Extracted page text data
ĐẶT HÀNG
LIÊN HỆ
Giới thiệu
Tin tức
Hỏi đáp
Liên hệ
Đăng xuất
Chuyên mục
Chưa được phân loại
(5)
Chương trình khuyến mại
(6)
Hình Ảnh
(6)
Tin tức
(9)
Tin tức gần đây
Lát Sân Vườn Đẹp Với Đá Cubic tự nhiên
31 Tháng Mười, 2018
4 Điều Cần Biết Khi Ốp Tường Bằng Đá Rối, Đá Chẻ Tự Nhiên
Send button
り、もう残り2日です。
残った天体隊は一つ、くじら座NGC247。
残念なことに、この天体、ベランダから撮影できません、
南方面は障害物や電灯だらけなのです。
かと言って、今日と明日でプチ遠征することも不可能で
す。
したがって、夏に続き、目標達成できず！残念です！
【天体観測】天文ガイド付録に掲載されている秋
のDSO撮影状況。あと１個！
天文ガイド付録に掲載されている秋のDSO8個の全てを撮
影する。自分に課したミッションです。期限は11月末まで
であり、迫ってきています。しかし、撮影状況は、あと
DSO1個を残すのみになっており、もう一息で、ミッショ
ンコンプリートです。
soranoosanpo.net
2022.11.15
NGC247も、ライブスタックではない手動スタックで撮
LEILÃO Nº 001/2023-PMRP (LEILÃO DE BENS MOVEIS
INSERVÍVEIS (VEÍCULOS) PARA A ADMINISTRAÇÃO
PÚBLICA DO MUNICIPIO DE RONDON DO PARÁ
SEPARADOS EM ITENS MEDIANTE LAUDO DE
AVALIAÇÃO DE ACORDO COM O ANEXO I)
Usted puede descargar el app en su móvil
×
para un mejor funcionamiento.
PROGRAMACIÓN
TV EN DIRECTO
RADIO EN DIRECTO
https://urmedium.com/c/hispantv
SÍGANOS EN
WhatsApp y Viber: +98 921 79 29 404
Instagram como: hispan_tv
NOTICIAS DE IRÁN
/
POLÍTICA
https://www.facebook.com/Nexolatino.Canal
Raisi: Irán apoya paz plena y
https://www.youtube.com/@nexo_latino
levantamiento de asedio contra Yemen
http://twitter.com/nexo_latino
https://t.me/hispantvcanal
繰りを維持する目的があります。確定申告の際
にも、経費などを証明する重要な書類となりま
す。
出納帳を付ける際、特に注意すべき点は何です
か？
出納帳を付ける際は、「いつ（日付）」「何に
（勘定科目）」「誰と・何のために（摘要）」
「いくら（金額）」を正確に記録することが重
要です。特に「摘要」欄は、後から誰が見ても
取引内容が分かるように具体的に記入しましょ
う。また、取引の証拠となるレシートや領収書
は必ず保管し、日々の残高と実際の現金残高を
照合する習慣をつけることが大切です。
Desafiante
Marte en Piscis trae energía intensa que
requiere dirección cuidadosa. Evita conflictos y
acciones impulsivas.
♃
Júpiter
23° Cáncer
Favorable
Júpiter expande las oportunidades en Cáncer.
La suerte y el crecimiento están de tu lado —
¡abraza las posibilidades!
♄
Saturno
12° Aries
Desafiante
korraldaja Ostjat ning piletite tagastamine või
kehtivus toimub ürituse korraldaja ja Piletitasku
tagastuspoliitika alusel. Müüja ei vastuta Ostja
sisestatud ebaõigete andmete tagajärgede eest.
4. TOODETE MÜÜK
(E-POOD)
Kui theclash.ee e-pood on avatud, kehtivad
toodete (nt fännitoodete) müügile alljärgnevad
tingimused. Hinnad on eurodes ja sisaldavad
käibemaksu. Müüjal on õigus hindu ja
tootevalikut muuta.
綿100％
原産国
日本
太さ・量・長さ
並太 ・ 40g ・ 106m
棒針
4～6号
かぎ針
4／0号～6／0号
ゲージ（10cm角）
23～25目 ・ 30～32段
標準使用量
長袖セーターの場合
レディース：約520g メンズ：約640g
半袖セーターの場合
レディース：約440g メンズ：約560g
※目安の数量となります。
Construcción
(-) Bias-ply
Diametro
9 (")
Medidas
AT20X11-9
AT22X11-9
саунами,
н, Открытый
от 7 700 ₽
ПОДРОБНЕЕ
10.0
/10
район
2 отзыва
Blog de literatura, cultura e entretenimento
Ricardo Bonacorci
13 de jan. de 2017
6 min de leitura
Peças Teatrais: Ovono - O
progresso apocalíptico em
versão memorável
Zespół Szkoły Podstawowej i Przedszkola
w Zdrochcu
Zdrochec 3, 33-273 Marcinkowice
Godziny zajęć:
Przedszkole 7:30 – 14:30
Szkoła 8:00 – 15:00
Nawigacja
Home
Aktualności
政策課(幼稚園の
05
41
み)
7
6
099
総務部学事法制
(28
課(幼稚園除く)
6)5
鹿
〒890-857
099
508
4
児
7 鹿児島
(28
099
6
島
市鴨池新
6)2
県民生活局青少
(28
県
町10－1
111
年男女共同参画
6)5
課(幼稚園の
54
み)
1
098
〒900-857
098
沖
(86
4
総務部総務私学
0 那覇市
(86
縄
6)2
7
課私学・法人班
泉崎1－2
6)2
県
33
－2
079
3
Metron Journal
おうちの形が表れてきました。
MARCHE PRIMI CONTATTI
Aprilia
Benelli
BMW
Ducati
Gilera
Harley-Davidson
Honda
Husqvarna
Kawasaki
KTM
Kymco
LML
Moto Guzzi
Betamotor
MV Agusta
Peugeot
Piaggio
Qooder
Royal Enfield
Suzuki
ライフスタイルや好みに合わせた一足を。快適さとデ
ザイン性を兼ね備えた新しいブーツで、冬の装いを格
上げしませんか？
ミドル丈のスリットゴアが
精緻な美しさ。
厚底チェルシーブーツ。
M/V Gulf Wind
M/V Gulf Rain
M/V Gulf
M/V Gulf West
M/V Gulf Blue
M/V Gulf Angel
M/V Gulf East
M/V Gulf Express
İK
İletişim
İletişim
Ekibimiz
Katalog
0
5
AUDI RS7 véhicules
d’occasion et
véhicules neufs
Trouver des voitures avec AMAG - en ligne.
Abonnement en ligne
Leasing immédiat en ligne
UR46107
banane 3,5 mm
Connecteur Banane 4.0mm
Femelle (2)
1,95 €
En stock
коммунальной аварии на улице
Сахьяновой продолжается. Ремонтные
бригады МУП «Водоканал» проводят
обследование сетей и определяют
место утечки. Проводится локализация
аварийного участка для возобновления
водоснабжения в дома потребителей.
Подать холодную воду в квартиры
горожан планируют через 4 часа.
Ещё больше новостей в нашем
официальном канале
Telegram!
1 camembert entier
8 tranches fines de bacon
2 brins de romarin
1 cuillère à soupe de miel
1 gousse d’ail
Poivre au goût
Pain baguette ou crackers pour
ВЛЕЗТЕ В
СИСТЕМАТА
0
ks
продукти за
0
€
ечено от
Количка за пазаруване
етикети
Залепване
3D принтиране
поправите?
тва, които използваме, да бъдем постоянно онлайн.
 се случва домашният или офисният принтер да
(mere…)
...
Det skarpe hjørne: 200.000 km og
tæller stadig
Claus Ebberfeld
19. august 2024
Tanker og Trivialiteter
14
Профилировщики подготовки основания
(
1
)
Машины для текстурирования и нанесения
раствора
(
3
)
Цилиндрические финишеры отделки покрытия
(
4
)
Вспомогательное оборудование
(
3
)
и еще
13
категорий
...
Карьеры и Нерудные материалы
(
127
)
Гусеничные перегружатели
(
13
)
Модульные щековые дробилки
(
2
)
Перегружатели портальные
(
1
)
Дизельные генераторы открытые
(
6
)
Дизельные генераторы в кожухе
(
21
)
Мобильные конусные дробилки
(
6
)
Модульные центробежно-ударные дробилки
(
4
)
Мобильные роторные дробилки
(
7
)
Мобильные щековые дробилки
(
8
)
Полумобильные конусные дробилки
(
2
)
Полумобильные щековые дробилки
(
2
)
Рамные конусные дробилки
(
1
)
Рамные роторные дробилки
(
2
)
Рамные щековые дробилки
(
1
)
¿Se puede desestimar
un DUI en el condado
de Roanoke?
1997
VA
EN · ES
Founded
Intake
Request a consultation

**PROBLEM REQUIREMENTS**. The count of lines in the records above holding the word "Gulf" should be reported as a number, with nothing added.

**ANSWER BOX**. 8